### Exercise aim
Scan the data below and state the number of lines that include the word "caccce", adding no comment.

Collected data

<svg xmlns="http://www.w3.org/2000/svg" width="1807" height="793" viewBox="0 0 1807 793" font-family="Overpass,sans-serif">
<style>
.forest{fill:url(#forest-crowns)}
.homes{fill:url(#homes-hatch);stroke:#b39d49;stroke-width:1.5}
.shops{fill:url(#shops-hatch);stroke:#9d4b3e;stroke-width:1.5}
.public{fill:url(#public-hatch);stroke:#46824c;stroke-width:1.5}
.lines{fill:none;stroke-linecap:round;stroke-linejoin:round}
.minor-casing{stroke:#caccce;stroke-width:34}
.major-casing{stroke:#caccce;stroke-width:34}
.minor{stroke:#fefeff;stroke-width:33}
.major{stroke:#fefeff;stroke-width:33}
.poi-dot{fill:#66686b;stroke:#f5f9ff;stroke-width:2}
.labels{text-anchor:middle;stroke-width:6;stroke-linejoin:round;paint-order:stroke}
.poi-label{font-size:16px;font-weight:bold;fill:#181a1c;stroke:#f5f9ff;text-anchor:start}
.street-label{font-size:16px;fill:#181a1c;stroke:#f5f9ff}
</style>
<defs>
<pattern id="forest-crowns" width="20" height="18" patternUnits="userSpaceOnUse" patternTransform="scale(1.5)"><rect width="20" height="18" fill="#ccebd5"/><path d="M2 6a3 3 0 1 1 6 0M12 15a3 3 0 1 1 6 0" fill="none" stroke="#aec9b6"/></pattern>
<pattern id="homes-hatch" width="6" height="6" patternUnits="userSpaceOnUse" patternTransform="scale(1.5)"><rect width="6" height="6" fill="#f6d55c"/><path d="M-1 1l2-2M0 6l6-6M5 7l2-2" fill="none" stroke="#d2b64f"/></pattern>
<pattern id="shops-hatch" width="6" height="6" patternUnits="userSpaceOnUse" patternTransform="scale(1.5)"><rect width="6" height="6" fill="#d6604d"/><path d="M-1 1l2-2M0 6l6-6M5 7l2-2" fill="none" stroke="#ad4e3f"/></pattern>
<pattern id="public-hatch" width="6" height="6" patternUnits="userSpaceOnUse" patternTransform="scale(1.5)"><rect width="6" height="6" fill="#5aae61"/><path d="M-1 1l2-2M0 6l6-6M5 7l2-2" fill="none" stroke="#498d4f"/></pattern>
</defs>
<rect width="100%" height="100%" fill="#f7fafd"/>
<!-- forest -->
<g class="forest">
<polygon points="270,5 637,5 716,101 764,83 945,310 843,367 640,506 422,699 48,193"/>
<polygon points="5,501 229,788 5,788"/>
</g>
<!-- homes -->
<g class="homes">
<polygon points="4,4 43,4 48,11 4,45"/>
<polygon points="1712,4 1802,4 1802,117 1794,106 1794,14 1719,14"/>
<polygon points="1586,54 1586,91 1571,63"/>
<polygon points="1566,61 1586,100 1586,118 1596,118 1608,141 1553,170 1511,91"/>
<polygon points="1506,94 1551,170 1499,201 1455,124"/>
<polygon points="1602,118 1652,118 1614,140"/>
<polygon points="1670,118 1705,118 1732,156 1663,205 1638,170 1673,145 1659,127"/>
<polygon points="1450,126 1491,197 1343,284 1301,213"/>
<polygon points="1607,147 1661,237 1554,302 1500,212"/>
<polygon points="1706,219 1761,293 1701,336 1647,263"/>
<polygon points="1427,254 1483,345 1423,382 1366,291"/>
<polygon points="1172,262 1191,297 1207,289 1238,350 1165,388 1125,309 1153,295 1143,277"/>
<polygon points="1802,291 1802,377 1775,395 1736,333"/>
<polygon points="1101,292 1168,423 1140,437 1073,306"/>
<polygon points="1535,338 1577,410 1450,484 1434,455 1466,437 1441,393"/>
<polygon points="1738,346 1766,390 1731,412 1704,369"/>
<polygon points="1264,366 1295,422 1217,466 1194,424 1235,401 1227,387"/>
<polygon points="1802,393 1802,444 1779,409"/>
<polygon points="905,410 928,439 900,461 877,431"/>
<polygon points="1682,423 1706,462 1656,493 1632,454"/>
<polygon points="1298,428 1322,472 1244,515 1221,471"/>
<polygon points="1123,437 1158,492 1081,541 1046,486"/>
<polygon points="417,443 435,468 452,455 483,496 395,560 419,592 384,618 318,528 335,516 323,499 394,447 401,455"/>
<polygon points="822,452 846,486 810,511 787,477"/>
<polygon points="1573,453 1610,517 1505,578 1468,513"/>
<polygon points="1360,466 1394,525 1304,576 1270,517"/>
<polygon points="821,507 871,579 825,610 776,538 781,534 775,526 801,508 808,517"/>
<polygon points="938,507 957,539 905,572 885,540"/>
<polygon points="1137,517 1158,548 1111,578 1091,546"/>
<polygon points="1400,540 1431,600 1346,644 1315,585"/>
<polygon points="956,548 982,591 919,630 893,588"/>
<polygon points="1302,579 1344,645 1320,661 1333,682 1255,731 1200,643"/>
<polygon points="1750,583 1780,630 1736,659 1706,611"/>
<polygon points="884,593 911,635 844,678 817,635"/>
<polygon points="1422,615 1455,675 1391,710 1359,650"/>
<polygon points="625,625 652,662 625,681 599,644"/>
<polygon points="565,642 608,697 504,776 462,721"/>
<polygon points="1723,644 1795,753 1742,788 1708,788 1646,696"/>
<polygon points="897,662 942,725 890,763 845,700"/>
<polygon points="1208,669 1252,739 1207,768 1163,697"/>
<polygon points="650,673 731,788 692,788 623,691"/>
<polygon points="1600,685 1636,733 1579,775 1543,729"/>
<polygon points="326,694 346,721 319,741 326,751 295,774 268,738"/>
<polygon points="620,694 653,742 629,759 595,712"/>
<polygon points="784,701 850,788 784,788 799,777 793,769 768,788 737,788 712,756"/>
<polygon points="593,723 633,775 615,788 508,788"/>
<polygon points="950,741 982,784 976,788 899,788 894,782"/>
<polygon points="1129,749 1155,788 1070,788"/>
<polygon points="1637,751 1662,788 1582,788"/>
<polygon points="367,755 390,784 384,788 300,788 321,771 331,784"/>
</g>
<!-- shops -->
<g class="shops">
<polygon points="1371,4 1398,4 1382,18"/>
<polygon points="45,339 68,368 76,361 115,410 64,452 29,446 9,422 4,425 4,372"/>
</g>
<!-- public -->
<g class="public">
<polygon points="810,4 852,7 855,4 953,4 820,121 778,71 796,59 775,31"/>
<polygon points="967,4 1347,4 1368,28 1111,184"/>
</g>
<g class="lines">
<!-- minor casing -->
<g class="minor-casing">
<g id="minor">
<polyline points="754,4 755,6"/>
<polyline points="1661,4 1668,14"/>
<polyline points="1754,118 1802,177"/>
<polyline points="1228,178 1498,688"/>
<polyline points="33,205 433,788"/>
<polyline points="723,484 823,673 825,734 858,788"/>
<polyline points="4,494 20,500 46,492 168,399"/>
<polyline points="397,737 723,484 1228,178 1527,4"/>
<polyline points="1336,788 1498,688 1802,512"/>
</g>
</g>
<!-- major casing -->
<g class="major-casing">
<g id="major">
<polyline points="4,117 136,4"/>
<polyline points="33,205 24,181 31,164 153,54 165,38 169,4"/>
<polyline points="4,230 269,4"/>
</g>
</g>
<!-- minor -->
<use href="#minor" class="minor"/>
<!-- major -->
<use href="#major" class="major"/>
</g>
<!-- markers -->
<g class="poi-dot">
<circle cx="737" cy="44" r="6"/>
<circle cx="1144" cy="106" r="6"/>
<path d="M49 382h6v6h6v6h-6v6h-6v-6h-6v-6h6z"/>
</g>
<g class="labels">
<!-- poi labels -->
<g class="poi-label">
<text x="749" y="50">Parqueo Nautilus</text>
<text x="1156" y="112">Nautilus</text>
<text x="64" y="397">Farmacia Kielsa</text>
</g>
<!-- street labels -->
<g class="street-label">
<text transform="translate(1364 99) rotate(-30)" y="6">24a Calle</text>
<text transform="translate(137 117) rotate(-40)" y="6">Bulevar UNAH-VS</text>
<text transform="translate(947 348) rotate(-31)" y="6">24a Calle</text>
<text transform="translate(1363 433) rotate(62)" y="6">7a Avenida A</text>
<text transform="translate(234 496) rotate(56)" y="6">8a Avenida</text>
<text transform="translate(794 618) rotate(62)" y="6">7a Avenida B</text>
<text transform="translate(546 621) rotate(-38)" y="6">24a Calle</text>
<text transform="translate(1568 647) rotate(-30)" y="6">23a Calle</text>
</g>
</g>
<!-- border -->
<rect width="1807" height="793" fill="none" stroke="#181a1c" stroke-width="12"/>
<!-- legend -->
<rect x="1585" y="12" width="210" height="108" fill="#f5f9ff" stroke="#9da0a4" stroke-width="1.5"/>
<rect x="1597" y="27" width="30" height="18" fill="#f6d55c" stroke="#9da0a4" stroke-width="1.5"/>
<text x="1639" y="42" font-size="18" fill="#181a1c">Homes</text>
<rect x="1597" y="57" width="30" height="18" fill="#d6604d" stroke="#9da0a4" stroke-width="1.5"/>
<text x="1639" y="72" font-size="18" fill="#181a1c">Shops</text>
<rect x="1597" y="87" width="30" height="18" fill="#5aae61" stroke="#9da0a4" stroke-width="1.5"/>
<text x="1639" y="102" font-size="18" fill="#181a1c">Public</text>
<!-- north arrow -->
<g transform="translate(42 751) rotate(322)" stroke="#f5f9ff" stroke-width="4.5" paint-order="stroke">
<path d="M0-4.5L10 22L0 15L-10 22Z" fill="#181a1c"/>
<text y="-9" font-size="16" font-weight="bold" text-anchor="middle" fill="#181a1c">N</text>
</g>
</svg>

### Written response
2